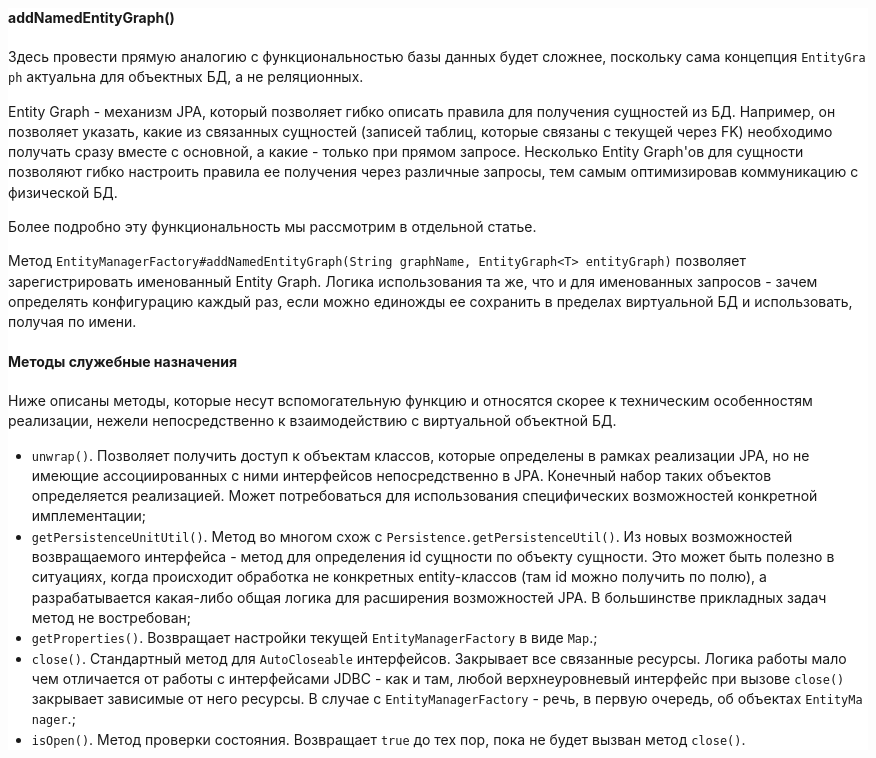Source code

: #### addNamedEntityGraph()

Здесь провести прямую аналогию с функциональностью базы данных будет сложнее, поскольку сама концепция `EntityGraph` 
актуальна для объектных БД, а не реляционных.

Entity Graph - механизм JPA, который позволяет гибко описать правила для получения сущностей из БД. Например, он 
позволяет указать, какие из связанных сущностей (записей таблиц, которые связаны с текущей через FK) необходимо 
получать сразу вместе с основной, а какие - только при прямом запросе. Несколько Entity Graph'ов для сущности 
позволяют гибко настроить правила ее получения через различные запросы, тем самым оптимизировав коммуникацию с 
физической БД.

Более подробно эту функциональность мы рассмотрим в отдельной статье.

Метод `EntityManagerFactory#addNamedEntityGraph(String graphName, EntityGraph<T> entityGraph)` позволяет 
зарегистрировать именованный Entity Graph. Логика использования та же, что и для именованных запросов - зачем 
определять конфигурацию каждый раз, если можно единожды ее сохранить в пределах виртуальной БД и использовать, 
получая по имени.

#### Методы служебные назначения

Ниже описаны методы, которые несут вспомогательную функцию и относятся скорее к техническим особенностям реализации, 
нежели непосредственно к взаимодействию с виртуальной объектной БД.

- `unwrap()`. Позволяет получить доступ к объектам классов, которые определены в рамках реализации JPA, но не 
  имеющие ассоциированных с ними интерфейсов непосредственно в JPA. Конечный набор таких объектов определяется 
  реализацией. Может потребоваться для использования специфических возможностей конкретной имплементации;
- `getPersistenceUnitUtil()`. Метод во многом схож с `Persistence.getPersistenceUtil()`. Из новых возможностей 
  возвращаемого интерфейса - метод для определения id сущности по объекту сущности. Это может быть полезно в 
  ситуациях, когда происходит обработка не конкретных entity-классов (там id можно получить по полю), а 
  разрабатывается какая-либо общая логика для расширения возможностей JPA. В большинстве прикладных задач метод не 
  востребован;
- `getProperties()`. Возвращает настройки текущей `EntityManagerFactory` в виде `Map`.;
- `close()`. Стандартный метод для `AutoCloseable` интерфейсов. Закрывает все связанные ресурсы. Логика работы мало 
  чем отличается от работы с интерфейсами JDBC - как и там, любой верхнеуровневый интерфейс при вызове `close()` 
  закрывает зависимые от него ресурсы. В случае с `EntityManagerFactory` - речь, в первую очередь, об объектах 
  `EntityManager`.;
- `isOpen()`. Метод проверки состояния. Возвращает `true` до тех пор, пока не будет вызван метод `close()`.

Exercise prompt:
Please copy every line of the material that contains the word "виртуальной".

Response to this task:
определять конфигурацию каждый раз, если можно единожды ее сохранить в пределах виртуальной БД и использовать, 
нежели непосредственно к взаимодействию с виртуальной объектной БД.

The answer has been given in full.